Вот честно, мне не показалось: водитель за рулем отчетливо хрюкнул, чем тут же заслужил ледяной нагоняй от моего монстра:
— Игорь, работать надоело?
— Простите, босс, — покаянно ответил водитель.
Я напряглась, испугавшись, что сейчас Соболев поднимет перегородку, отрезав нас от водителя. Но к счастью, он не стал этого делать.
За окном мелькал вечерний город в тусклых вечерних сумерках.
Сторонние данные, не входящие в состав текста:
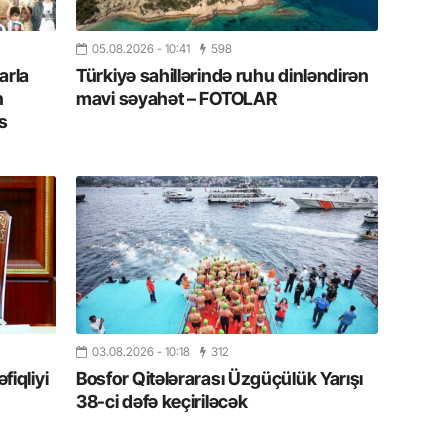
Azərbay
05.08.2026
- 10:41
598
14.07.
arla
Türkiyə sahillərində ruhu dinləndirən
Şuşa dü
mərkəzin
n
mavi səyahət – FOTOLAR
yazır
s
13.07.
Azərbay
siyasi a
13.07.
Cavanşi
Forumu 
hadisəd
03.08.2026
- 10:18
312
13.07.
iqliyi
Bosfor Qitələrarası Üzgüçülük Yarışı
İstirahə
38-ci dəfə keçiriləcək
olan bu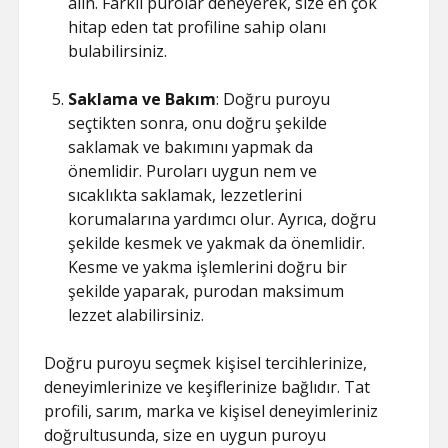
alın. Farklı purolar deneyerek, size en çok
hitap eden tat profiline sahip olanı
bulabilirsiniz.
Saklama ve Bakım
: Doğru puroyu
seçtikten sonra, onu doğru şekilde
saklamak ve bakımını yapmak da
önemlidir. Puroları uygun nem ve
sıcaklıkta saklamak, lezzetlerini
korumalarına yardımcı olur. Ayrıca, doğru
şekilde kesmek ve yakmak da önemlidir.
Kesme ve yakma işlemlerini doğru bir
şekilde yaparak, purodan maksimum
lezzet alabilirsiniz.
Doğru puroyu seçmek kişisel tercihlerinize,
deneyimlerinize ve keşiflerinize bağlıdır. Tat
profili, sarım, marka ve kişisel deneyimleriniz
doğrultusunda, size en uygun puroyu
Как выяснилось, я рано расслабилась. Стоило мне только отвлечься на проплывающие мимо пейзажи, как монстр не стерпел — схватил меня за подбородок и вынудил повернуться от окна к нему.
— Янка…
Удивительно, но в его голосе слышался сейчас не приказ, не надменные интонации — мне показалось, что в его зове я слышала сожаления и нотки раскаяния. Но, я уже говорила – моё имя было слишком коротким, чтобы поверить своему слуху.
А потому, я смотрела в темные непроницаемые глаза монстра — и напряженно молчала.
— Яна, пожалуйста…
Он перевёл взгляд на мои губы и тут мне сделалось страшно, потому что взгляд Соболева внезапно стал жадным и почти звериным.
Всхлипнув, я вырвалась из его захвата и быстро отодвинулась к краю сидения – подальше от монстра, который, казалось, уже был готов сорваться с цепи.
Я тряслась как кролик, пока машина поворачивала на шоссе, пока мы ехали, разгоняя надвигающуюся черноту ночи.
—Успокойся.
Соболев, достав из кармана сигареты, приоткрыл окно и начал жадно курить, старательно выдыхая воздух наружу – так, что в салоне сигаретами почти не пахло.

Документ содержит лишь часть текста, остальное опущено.